Hanwha SolarOne posts stable Q2 financials; lowers FY shipment guidance

Korean-based Hanwha SolarOne, whose parent company recently won its bid to take the insolvent Q.Cells SE over, has posted comparatively positive Q2 financials, although its continues to suffer losses across the board.

Net loss for the period amounted to RMB266.7 million (US$42 million), slightly up from the RMB303.7 million lost in Q1 2012, but down on the loss of RMB69 million in Q2 2011. Meanwhile, Q2 2012 net loss per basic ADS was RMB3.16 ($0.50), compared to RMB-3.60 in Q1 2012 and RMB-0.82 in Q2 2011.

At RMB1 billion ($168.7 million), Q2 2012 net revenues rebounded from Q1 2012, which recorded revenues of RMB803.9 million in Q1. However, the figures were still 40.4% down on Q2 2011, which reaped revenues of RMB1.8 billion.

In a positive sign, operating loss for the quarter decreased to RMB82.8 million ($13 million), up from a loss of RMB220.9 million in Q1 2012, but down from a loss of RMB25.7 million in Q2 2011. This led to an operating margin of negative 7.7%, compared to negative 27.5% and negative 1.4% in Q1 2012 and Q2 2011, respectively.

In terms of gross profit, Hanwha SolarOne reaped RMB67.5 million ($10.6 million) in Q2 2012, significantly up on the loss of RMB75.2 million in Q1 2012, but slightly down on the profit of RMB162.9 million in Q2 2011. Again positive, Q2 2012 gross margin was 6.3%, compared to negative 9.4% in Q1 2012, "due to the decline in production costs outpacing the decline in ASP, and higher factory utilization which was driven by higher shipment volumes", and positive 9.1% in Q2 2011.

Looking at photovoltaic module shipments, including module processing services, the manufacturer reached the lower end of its guidance to ship 230.7 MW in the quarter. Sales were said to have been led by Germany, which accounted for 57% of total shipments. Overall, Europe and Africa were said to have accounted for 76% of shipments.

Q2 2012 average selling prices, excluding module processing services, were said to have further decreased, from RMB5.30 per watt in Q1 2012, and RMB10.09 in Q2 2011, to RMB4.85 per watt ($0.77).

Looking ahead, Hanwha forecasts similar shipments in Q3 to Q2, and a positive gross margin. For the FY, the company has slightly lowered its photovoltaic module shipments from 1 GW to between 900 MW and 1 GW. Meanwhile, it has confirmed that capital expenditures should be around $150 million, "depending on demand and other market conditions" and that processing costs, not counting silicon, should be approximately $0.50 per watt.

Commenting, Ki-Joon Hong, chairman and CEO said, "In spite of a difficult operating environment, we achieved some good progress during the second quarter. Our shipment volumes grew nicely quarter-to-quarter, our production costs continued to improve and now are in reach of our year-end target, and we are increasingly seeing synergies with our parent company, particularly in downstream activities.
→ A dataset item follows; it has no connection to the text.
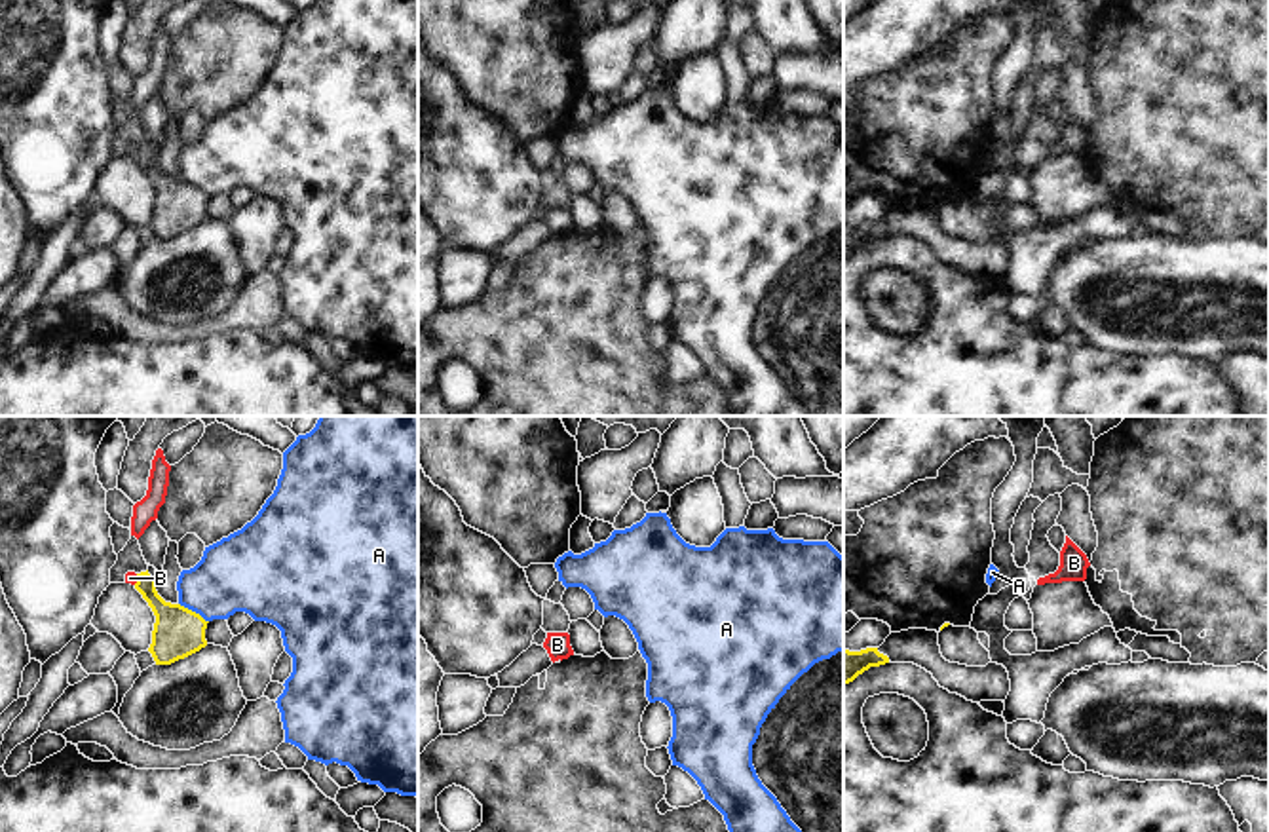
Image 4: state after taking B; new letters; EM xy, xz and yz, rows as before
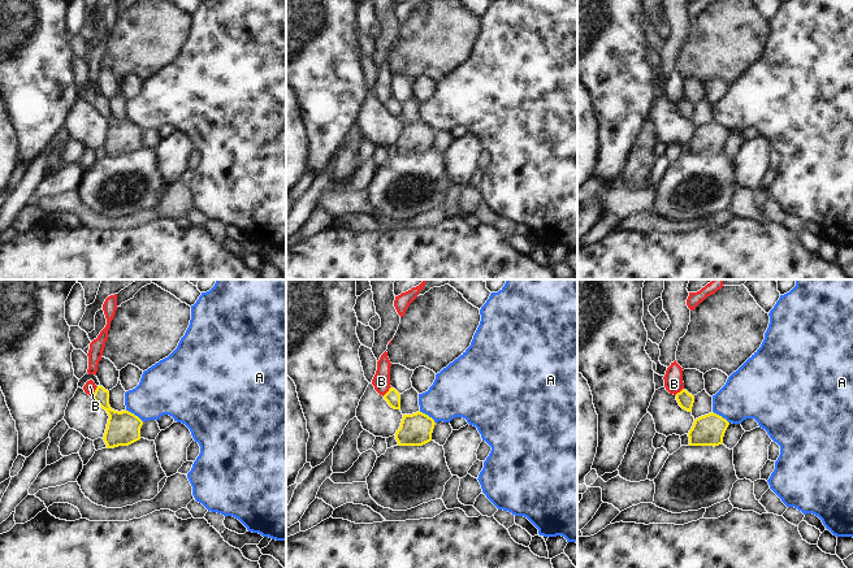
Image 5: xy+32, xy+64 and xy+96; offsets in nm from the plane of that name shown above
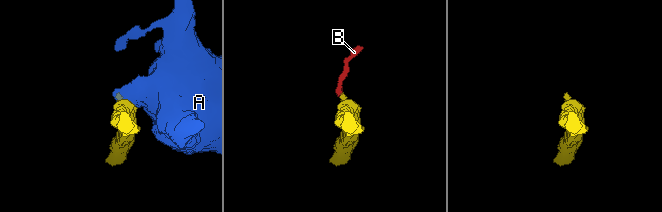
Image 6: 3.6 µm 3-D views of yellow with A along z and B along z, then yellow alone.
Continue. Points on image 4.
{"A": {"contact": {"view": "xy", "point": [194, 187]}, "length_nm": 150, "verdict": "keep apart"}, "B": {"contact": {"view": "xy", "point": [137, 154]}, "length_nm": 50, "verdict": "keep apart"}, "join": []}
"We remain optimistic that our presence in large new growth markets such as China, Japan and the US, will provide incremental volume potential in the second half of 2012. Challenging industry conditions remain: overcapacity, a spike in manufacturer’s inventories, declining prices, and regulatory issues pertaining to duties in the US and possibly Europe. In spite of these, we continue to move forward with our long-term goals, in concert with support from our largest shareholder, and believe we have established the brand, competitive cost structure, balance sheet and management team to enter the next growth stage of the industry."